Lumber companies launched a campaign to convince the public that their proposal was reasonable. Fred Bessette, secretary of the MTPA, told the Duluth News Tribune that workers were offered “a general increase of 33 percent over wages a year ago.” He failed to mention that the increase wouldn’t apply to the majority of workers, who were paid by piece rate.
The MTPA also attempted to split the farmer-labor alliance that had strengthened the workers’ cause. Farmers, who had been drawn into purchasing deforested land from lumber companies only to discover that the soil produced meager crops, identified with the timber workers’ struggle.
The MTPA tried to convince the farmers that the union threatened their livelihood.

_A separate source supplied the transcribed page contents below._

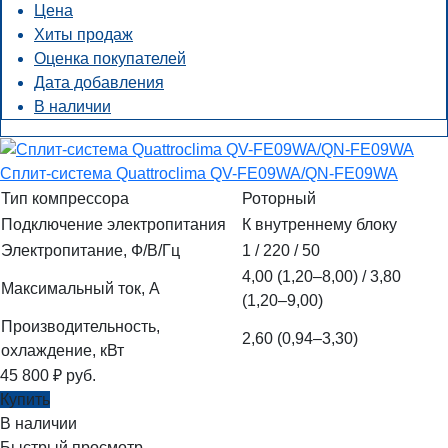
Цена
Хиты продаж
Оценка покупателей
Дата добавления
В наличии
Сплит-система Quattroclima QV-FE09WA/QN-FE09WA
Тип компрессора
Роторный
Подключение электропитания
К внутреннему блоку
Электропитание, Ф/В/Гц
1 / 220 / 50
4,00 (1,20–8,00) / 3,80
Максимальный ток, А
(1,20–9,00)
Производительность,
2,60 (0,94–3,30)
охлаждение, кВт
45 800
₽
руб.
Купить
В наличии
Быстрый просмотр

Leading the timber industry’s anti-union efforts was Frank T. Ronkainen, who presented himself as a humble farmer, but was actually a contractor for International Lumber.
Disgusted with Ronkainen’s hostility, one timber worker responded in Midwest Labor:
“He calls us a bunch of floaters, people who don’t own property and pay taxes. Funny, isn’t it? First you rob a man and then you swear at him because he hasn’t any money…following the woods from camp to camp…wherever there’s work…sleeping in filthy bunks lousy with bedbugs …a rotten, stinking kind of living…going to town with nothing to do but get crazy drunk…and back to the woods…Never make enough money to marry and settle down and raise a family. Men weren’t meant to live like that… it ain’t living.”
The timber producers’ attempt to divide farmers and laborers backfired. Farmers’ groups and ethnic associations of northern Minnesota sent dozens of letters to Gov. Benson expressing their solidarity with the timber workers.
By early November, Midwest Labor reported, pickets had brought lumber hauling to a standstill, and on Nov. 17, a tense situation unfolded 19 miles west of Duluth. Seventeen trucks loaded with lumber spent the day in a standoff with a picket line organized to block shipments to mills in Cloquet. The trucks retreated when state police refused to escort them through the line.
The stand-off, however, resumed the next day. Amid demands for a declaration of martial law by Carlton County officials, Gov. Benson assured workers that the highway patrol would not break their picket line. The pickets stood their ground, and on the morning of Nov. 21, word reached the strikers that an agreement had been reached. The final contract, a victory for the union, was ratified in the next few days.
The union won a long-sought clause granting a 10-day guarantee for piece workers, and an 18 percent increase in piece rates. Regular workers’ settled for a raise of $75 a month. The eight-hour day and 48-hour workweek were retained, and workers would no longer have to pay their own employment fees. The agreement, scheduled to remain in effect until Sept. 1, 1938, also forbade discrimination against strike participants.
Minnesota’s timber workers accomplished what seemed impossible: They organized a poor, unskilled, and widely scattered workforce in an industry that for decades had dominated its workers. The strong commitment to collective action, support from the people of northern Minnesota, and Gov. Benson’s unwavering support proved essential to their success.